The International Monetary Fund (IMF) said on Wednesday that India is expected to grow at 7.5 percent in the next financial year, based on a combination of positive factors, including commitment to fiscal consolidation, efforts to reduce subsidies and strengthening financial system.
The fall in crude oil prices has contributed in a big way to India in its efforts to manage its finance efficiently, it said
"The collapse in global oil prices is a large windfall gain for India. The windfall has made room for more spending on goods and services, helped improve the external and fiscal positions, and allowed a sharp decline in inflation," said Paul Cashin, head of the IMF team for India, according to a statement by the IMF issued on Mar. 2.
"India's growth recovery also reflects improved economic management...the government has taken policy measures to help reduce fuel and fertiliser subsidies, continue with fiscal consolidation, bolster the financial system, and strengthen the business climate, all of which have helped enhance confidence in the economy," he added.
"As a result, India's growth outlook is favourable, with GDP growth projected to strengthen from 7.3 percent in this fiscal year to 7.5 percent in the upcoming fiscal year," Cashin said.
However, he cautioned the world's fastest-growing economy of the pitfalls that could hurt its growth trajectory.
"Its resilience, however, is being tested by an unfavourable global environment and a slow investment recovery...spillovers from global financial market volatility could be disruptive, including from unexpected developments in the course of U.S. monetary policy normalisation or China's growth slowdown," said Cashin.

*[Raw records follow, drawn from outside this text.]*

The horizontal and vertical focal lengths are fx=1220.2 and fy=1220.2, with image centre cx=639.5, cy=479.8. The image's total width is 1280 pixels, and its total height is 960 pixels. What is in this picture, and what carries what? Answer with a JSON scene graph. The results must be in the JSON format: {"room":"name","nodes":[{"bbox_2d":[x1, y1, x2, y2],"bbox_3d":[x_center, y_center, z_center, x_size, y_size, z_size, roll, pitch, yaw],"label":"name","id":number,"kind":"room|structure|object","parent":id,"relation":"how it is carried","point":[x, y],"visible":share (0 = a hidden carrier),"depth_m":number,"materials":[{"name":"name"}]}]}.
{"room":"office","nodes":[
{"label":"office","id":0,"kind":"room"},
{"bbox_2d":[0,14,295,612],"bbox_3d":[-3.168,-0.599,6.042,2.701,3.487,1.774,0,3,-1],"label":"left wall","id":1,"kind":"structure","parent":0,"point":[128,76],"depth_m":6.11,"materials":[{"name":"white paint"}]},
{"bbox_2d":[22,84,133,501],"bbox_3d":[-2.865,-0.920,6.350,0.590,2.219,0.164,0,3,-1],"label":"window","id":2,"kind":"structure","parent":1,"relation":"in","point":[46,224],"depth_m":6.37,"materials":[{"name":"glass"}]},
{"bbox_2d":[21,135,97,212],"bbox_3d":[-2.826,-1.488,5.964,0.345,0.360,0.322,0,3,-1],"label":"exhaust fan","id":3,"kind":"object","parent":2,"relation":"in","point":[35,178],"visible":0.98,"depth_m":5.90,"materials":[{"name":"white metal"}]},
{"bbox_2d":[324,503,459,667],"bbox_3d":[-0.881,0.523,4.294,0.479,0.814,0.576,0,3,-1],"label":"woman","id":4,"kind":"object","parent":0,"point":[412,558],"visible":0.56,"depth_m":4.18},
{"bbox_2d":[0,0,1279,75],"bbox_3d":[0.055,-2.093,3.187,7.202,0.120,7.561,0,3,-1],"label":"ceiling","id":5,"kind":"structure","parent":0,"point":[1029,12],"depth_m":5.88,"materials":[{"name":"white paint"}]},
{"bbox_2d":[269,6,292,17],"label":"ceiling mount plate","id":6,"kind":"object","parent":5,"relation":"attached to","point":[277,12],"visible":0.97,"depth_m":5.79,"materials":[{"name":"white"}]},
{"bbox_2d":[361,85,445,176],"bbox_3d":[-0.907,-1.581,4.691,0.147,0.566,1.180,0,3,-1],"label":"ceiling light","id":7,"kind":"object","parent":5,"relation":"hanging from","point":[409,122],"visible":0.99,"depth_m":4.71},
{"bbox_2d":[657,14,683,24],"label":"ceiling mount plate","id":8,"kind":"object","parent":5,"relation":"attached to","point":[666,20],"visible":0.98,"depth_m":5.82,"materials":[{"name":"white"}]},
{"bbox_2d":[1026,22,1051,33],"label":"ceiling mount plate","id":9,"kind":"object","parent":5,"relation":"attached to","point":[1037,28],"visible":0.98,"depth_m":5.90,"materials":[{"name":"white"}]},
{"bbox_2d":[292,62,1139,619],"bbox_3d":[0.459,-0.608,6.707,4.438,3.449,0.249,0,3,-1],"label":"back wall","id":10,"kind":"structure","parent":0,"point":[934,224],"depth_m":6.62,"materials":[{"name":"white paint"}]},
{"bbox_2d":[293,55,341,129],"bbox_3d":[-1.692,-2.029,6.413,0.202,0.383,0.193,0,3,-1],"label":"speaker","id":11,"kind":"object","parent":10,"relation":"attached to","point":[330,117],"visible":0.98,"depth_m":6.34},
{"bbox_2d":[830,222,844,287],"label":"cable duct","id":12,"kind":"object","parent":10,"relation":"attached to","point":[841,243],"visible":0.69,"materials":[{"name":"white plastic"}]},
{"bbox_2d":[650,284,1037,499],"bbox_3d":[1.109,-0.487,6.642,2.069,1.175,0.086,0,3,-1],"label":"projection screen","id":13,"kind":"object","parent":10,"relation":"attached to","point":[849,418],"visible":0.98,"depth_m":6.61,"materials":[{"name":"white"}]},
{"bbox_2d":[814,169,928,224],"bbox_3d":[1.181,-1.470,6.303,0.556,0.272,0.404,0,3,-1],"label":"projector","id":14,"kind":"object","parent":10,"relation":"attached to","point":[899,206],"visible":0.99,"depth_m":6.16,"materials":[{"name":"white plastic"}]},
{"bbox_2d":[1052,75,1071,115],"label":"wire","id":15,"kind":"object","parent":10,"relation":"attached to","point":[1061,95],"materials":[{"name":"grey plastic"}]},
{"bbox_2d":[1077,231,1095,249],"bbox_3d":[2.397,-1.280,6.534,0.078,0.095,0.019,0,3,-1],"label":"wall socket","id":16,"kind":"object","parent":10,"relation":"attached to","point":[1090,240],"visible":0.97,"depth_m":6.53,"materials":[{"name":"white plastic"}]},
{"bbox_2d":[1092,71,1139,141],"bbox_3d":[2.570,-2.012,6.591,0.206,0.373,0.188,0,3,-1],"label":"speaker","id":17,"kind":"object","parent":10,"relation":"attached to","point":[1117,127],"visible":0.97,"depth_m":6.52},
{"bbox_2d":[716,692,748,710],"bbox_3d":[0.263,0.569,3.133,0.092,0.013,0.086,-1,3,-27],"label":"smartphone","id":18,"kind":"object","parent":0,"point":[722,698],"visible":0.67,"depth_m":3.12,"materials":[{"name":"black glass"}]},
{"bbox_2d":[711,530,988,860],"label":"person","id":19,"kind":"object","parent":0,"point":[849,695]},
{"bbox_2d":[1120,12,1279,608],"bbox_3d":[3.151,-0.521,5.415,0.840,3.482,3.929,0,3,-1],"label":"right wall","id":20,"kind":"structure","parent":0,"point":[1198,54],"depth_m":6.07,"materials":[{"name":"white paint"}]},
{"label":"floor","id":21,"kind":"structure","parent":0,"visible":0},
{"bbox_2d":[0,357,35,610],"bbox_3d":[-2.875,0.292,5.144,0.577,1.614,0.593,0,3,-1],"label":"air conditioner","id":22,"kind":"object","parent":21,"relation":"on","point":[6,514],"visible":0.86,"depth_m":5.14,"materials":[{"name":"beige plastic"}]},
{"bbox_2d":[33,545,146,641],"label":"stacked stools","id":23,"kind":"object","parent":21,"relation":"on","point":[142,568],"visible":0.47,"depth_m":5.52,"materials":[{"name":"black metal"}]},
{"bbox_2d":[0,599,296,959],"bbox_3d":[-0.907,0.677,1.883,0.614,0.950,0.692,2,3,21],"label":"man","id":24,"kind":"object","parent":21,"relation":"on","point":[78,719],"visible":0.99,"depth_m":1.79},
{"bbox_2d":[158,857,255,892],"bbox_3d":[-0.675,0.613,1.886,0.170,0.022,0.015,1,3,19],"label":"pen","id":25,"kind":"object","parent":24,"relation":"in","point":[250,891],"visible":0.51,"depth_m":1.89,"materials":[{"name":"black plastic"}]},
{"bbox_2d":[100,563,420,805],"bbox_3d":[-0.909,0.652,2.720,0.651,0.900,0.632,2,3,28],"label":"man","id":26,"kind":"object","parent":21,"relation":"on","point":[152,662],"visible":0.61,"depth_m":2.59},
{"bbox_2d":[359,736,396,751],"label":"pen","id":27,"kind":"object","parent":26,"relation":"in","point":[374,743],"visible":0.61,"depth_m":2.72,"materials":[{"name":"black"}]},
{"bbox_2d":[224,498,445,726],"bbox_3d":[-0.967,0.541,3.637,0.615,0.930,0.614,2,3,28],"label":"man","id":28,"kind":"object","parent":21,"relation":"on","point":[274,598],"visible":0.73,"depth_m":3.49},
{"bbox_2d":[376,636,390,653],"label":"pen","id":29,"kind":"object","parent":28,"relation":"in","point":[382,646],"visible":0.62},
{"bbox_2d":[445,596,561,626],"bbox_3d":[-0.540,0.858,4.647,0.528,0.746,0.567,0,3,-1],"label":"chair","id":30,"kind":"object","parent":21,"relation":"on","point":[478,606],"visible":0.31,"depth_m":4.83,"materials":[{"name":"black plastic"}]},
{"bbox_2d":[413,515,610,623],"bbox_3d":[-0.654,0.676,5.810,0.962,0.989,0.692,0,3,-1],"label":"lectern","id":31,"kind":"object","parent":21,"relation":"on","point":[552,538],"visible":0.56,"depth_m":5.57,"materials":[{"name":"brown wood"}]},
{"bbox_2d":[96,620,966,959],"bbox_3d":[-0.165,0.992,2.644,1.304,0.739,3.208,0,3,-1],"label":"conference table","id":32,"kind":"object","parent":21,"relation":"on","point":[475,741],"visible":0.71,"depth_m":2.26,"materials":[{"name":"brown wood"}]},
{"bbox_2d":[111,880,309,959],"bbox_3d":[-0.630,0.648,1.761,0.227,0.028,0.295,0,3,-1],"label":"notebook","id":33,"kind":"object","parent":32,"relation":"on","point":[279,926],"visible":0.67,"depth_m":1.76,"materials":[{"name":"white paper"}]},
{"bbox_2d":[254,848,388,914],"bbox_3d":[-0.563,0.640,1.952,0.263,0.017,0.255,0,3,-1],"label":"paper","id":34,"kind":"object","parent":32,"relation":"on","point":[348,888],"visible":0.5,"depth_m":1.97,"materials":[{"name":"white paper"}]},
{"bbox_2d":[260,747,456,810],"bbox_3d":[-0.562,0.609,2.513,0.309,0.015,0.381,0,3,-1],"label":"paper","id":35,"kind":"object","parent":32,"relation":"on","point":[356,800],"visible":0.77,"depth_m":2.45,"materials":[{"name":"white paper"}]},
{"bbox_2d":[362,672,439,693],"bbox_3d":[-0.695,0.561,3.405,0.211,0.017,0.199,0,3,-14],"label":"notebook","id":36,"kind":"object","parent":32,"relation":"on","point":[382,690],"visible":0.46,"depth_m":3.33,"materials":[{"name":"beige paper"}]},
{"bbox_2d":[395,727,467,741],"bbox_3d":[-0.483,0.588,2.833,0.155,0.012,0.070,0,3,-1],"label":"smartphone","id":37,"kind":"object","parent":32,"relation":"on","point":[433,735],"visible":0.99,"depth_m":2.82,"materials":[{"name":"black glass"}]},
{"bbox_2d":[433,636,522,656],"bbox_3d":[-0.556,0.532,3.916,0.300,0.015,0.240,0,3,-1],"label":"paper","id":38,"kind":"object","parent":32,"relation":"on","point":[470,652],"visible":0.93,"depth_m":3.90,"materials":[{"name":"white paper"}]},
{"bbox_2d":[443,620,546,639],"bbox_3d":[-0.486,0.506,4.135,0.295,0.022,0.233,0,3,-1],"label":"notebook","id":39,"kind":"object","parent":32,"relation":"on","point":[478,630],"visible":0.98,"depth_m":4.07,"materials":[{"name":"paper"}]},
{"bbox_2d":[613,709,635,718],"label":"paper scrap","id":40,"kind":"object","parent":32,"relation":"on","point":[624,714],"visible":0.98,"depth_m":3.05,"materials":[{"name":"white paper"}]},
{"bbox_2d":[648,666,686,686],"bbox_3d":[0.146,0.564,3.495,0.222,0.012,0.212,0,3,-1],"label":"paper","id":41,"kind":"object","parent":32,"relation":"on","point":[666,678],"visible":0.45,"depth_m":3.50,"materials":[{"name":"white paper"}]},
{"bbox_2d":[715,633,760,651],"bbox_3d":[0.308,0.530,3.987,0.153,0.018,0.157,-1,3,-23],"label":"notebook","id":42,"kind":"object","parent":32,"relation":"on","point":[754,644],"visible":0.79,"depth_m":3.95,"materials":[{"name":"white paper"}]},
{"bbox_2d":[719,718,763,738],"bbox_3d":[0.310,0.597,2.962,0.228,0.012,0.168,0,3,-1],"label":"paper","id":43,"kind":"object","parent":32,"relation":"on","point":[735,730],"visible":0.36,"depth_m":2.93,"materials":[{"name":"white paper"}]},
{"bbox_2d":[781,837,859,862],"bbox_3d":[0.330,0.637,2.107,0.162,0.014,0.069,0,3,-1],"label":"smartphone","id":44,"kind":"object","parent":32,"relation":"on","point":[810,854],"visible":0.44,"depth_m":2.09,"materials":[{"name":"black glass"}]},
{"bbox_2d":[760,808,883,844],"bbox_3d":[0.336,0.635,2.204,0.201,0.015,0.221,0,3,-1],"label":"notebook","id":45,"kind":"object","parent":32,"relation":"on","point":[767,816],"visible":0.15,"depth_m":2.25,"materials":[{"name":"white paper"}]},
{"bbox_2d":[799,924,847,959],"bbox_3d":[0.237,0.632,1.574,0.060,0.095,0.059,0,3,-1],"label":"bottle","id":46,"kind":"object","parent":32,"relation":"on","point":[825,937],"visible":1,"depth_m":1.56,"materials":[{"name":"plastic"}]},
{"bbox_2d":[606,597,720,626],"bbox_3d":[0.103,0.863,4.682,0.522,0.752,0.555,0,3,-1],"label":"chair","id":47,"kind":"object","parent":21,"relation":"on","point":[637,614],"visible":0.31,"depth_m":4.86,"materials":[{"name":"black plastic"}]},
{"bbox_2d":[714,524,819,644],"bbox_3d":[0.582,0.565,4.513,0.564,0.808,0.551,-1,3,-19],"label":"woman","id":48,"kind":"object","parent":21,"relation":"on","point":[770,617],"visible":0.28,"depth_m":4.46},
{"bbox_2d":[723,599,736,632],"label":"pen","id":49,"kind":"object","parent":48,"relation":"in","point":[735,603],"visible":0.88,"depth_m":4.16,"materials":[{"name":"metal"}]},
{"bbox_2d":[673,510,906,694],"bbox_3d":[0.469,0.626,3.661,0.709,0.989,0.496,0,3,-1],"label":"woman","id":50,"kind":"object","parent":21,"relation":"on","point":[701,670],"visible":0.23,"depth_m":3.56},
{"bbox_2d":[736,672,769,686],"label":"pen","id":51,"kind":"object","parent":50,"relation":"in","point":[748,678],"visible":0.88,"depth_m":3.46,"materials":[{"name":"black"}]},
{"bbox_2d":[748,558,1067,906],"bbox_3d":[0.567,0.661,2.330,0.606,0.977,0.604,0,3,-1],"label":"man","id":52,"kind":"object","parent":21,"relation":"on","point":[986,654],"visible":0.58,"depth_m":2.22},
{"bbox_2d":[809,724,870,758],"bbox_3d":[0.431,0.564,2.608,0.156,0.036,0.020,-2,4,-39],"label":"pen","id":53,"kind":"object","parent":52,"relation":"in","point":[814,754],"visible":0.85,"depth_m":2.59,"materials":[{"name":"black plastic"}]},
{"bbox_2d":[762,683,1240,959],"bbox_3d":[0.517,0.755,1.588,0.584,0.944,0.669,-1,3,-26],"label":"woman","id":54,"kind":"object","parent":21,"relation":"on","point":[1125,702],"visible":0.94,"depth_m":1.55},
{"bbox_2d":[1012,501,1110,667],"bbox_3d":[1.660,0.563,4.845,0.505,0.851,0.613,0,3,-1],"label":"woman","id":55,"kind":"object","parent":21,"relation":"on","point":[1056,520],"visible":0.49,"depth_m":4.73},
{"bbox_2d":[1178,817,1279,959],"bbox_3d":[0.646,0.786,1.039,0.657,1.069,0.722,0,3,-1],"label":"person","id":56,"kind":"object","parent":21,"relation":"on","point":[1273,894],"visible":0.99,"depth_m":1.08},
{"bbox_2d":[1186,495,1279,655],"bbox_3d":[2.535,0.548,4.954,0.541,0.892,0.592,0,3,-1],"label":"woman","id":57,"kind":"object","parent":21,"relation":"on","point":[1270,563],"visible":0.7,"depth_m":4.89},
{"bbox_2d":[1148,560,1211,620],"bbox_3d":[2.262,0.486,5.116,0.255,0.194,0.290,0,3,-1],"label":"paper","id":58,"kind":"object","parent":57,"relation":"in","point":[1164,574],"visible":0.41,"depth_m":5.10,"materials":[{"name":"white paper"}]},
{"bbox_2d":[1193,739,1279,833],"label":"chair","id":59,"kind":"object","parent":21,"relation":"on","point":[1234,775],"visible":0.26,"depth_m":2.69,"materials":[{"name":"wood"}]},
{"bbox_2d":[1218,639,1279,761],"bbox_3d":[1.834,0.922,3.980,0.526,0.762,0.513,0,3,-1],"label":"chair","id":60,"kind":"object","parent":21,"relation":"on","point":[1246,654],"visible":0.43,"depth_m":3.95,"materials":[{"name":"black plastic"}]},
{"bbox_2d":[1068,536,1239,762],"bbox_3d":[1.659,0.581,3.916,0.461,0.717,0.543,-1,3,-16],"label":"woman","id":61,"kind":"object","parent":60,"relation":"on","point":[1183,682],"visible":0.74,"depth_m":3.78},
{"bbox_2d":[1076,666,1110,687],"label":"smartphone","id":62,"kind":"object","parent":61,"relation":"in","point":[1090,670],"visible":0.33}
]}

As such, Asia's third-largest economy would have to depend on domestic demand to drive growth, according to him.
Speaking of domestic headwinds, Cashin said that the country is facing "project implementation and supply-side challenges (that) have been a drag on corporate investment for several years." These, he added, have hurt the financial strength of core industrial sectors, leading to a projected "sluggish" investment recovery.
The projection for FY2017 is slightly lower than the upper end of the 7 percent to 7.75 percent estimate by the Indian government in the economic survey released on Feb. 26. The government's current year growth projection is 7.6 percent, as against the IMF's 7.3 percent.